- STUDY TEXT
These examples show how to set up the Terraform provider with CoreWeave AI Object Storage.
Endpoint selectionChoose an endpoint based on where Terraform runs:
  • Use the LOTA endpoint, http://cwlota.com, when Terraform runs inside a CoreWeave cluster. The LOTA endpoint routes to the LOTA path for lower-latency access.
  • Use the primary endpoint, https://cwobject.com, when Terraform runs outside of a CoreWeave cluster.
The AWS provider example configuration includes the required overrides for compatibility with CoreWeave AI Object Storage, while the native CoreWeave provider example configuration doesn’t require these overrides.
terraform {
  required_providers {
    coreweave = {
      source  = "coreweave/coreweave"
      version = ">= 0.3.0"
    }
  }
  required_version = ">= 1.2.0"
}

provider "coreweave" {
  token = env.COREWEAVE_API_TOKEN
  s3_endpoint = env.COREWEAVE_S3_ENDPOINT # If using LOTA, set to http://cwlota.com
}

Some aspects to note in this example:
  • token is set as an environment variable for security. Get your API access token from the CoreWeave Access Tokens page in Cloud Console.
  • s3_endpoint defaults to https://cwobject.com, which is the primary CoreWeave AI Object Storage endpoint. To use LOTA, set this value to http://cwlota.com.
  • version is set to >= 0.3.0 because 0.3.0 is the first version to support AI Object Storage.

- WORK TO COMPLETE
1: Answer these from the Terraform setup text:
(a) Which endpoint should be used when Terraform runs outside of a CoreWeave cluster?
(b) Which provider example configuration doesn't require the compatibility overrides?
(c) Why is version set to >= 0.3.0?
2: Extend the Terraform setup text, picking up after its last sentence.
The lines here have nothing to do with the Terraform setup text.

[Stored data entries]
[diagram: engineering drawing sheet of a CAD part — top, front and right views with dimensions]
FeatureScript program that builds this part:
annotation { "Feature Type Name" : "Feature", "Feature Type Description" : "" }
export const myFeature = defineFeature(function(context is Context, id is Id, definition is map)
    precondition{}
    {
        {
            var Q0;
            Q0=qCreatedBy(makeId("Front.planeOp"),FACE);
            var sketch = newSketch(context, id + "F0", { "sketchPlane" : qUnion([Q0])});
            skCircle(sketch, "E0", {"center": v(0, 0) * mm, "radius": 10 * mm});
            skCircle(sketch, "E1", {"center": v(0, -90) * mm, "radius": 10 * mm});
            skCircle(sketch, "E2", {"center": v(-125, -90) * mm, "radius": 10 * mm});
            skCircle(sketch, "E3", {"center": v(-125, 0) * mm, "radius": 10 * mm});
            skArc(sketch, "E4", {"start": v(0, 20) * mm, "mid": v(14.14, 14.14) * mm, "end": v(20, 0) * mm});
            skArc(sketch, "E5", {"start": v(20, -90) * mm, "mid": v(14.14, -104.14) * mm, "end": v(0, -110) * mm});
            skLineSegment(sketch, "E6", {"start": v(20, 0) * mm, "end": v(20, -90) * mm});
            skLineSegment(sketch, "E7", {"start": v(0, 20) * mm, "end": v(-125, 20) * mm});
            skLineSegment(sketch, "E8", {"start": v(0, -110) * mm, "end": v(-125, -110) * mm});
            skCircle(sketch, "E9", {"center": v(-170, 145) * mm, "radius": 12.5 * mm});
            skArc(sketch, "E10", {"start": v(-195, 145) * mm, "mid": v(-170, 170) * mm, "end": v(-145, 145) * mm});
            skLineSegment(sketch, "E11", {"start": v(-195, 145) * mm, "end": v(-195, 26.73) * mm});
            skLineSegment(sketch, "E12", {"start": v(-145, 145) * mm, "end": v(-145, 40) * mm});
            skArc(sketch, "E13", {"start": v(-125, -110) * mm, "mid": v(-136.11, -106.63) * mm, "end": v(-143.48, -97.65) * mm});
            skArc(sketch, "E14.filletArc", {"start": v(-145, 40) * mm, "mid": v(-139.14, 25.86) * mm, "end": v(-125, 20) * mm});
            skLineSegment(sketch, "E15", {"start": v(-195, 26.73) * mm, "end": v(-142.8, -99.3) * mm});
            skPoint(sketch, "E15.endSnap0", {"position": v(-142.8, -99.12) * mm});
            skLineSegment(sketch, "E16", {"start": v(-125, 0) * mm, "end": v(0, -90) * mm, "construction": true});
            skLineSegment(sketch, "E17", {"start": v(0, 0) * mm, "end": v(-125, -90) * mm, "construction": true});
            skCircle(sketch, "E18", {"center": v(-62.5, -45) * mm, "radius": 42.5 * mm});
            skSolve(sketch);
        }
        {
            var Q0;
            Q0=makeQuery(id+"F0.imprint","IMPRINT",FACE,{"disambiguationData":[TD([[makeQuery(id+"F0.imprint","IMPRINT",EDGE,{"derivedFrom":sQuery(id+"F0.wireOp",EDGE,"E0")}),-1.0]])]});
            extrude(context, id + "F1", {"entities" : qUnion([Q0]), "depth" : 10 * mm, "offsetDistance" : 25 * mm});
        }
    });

- RESPONSES
1:
(a) The primary endpoint, https://cwobject.com.
(b) The native CoreWeave provider example configuration.
(c) Because 0.3.0 is the first version to support AI Object Storage.

2:
Object Storage resources

After you configure the provider, you can use Terraform to manage organization access policies and bucket access policies, and configure bucket lifecycles and versioning. For detailed examples and documentation, see the CoreWeave provider registry documentation.

Known issues

CoreWeave provider 0.7.0 silently drops NoncurrentVersionTransitions

Version 0.7.0 of the CoreWeave Terraform provider silently drops the NoncurrentVersionTransitions block when applying a coreweave_object_storage_bucket_lifecycle_configuration resource. The plan reports success, but the rule applied to the bucket does not include the noncurrent-version transition action. This bug was fixed in v0.7.1. Upgrade to v0.7.1 or later (current release: v0.13.0). If you cannot upgrade immediately, apply lifecycle configurations that use NoncurrentVersionTransitions directly with the AWS CLI or Boto3. See Apply a lifecycle configuration. To verify whether a previously applied configuration was affected, read back the active lifecycle configuration with s3:GetBucketLifecycleConfiguration and compare it to the configuration in your Terraform code.